[TASK DESCRIPTION] Once the pictures have been set aside, copy every remaining entry exactly.

[SOURCE DATA]
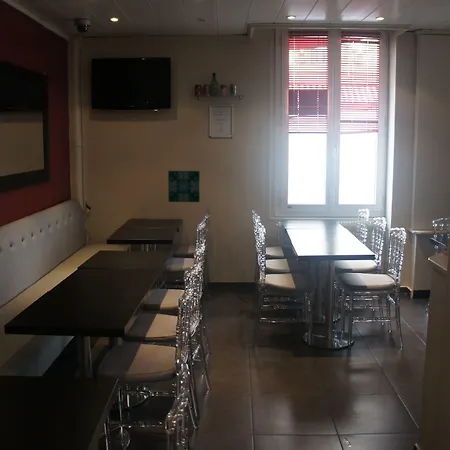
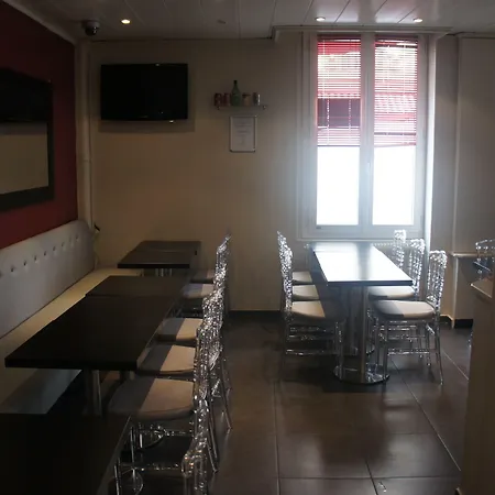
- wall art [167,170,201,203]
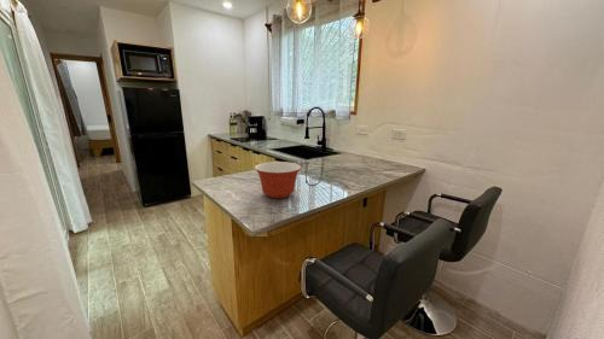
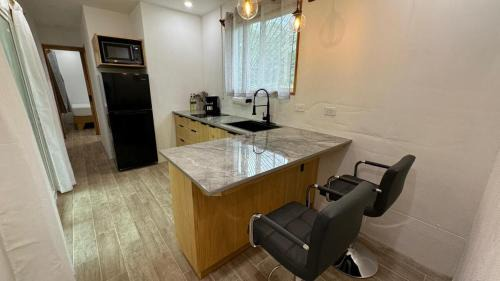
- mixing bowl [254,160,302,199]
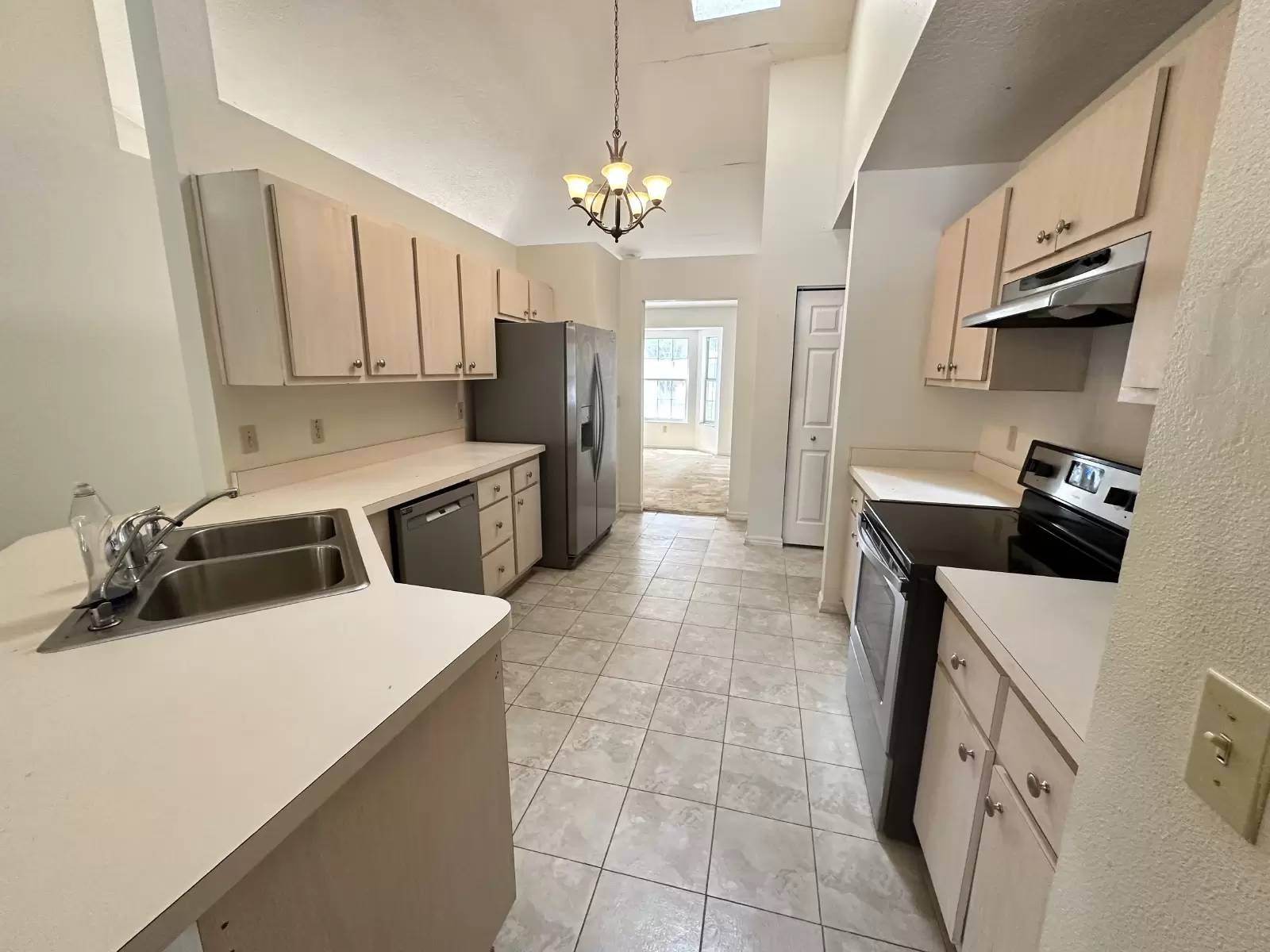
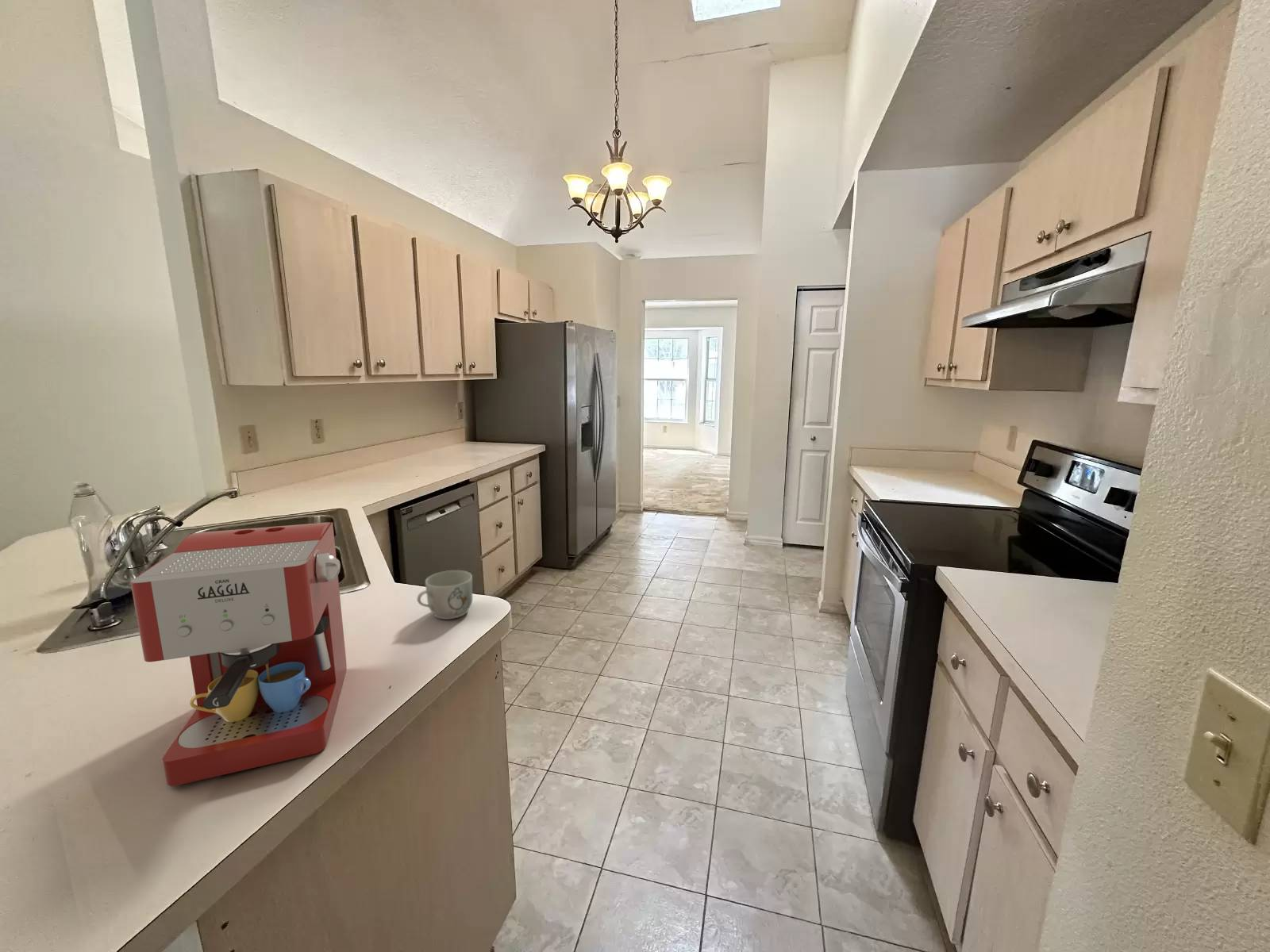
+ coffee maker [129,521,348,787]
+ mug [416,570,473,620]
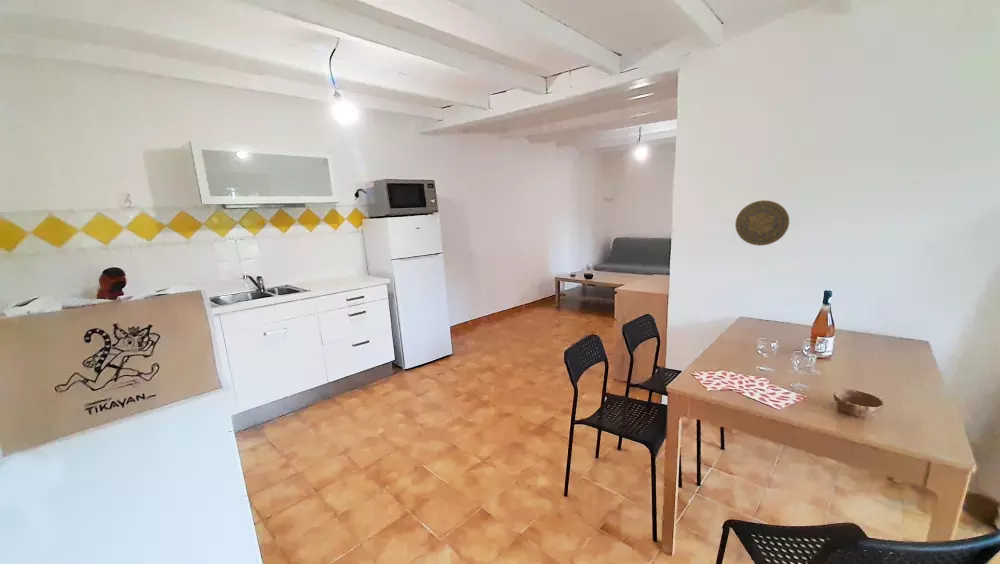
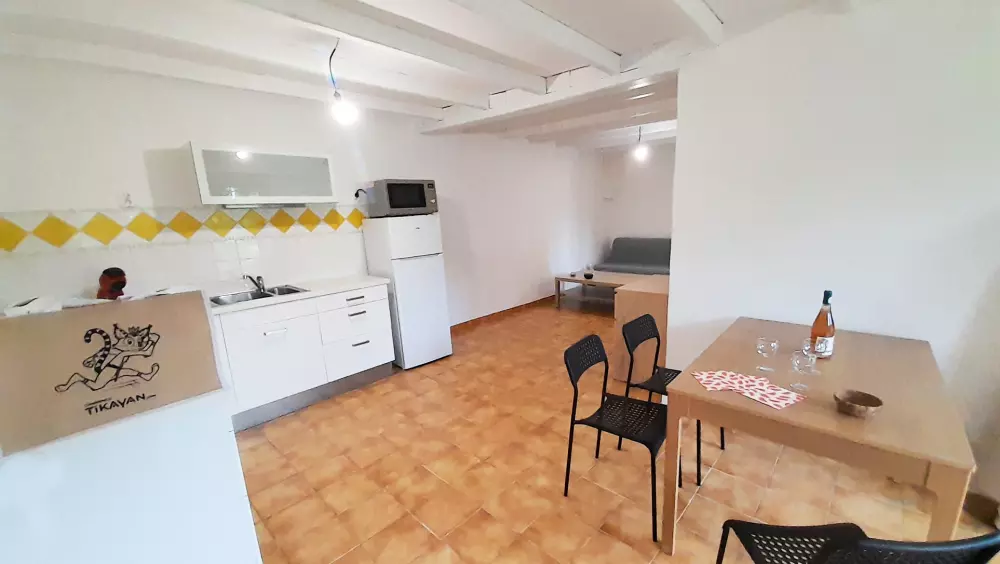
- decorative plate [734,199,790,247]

[EXERCISE ANSWER]
- wall art [167,170,201,203]
- mixing bowl [254,160,302,199]
+ coffee maker [129,521,348,787]
+ mug [416,570,473,620]
- decorative plate [734,199,790,247]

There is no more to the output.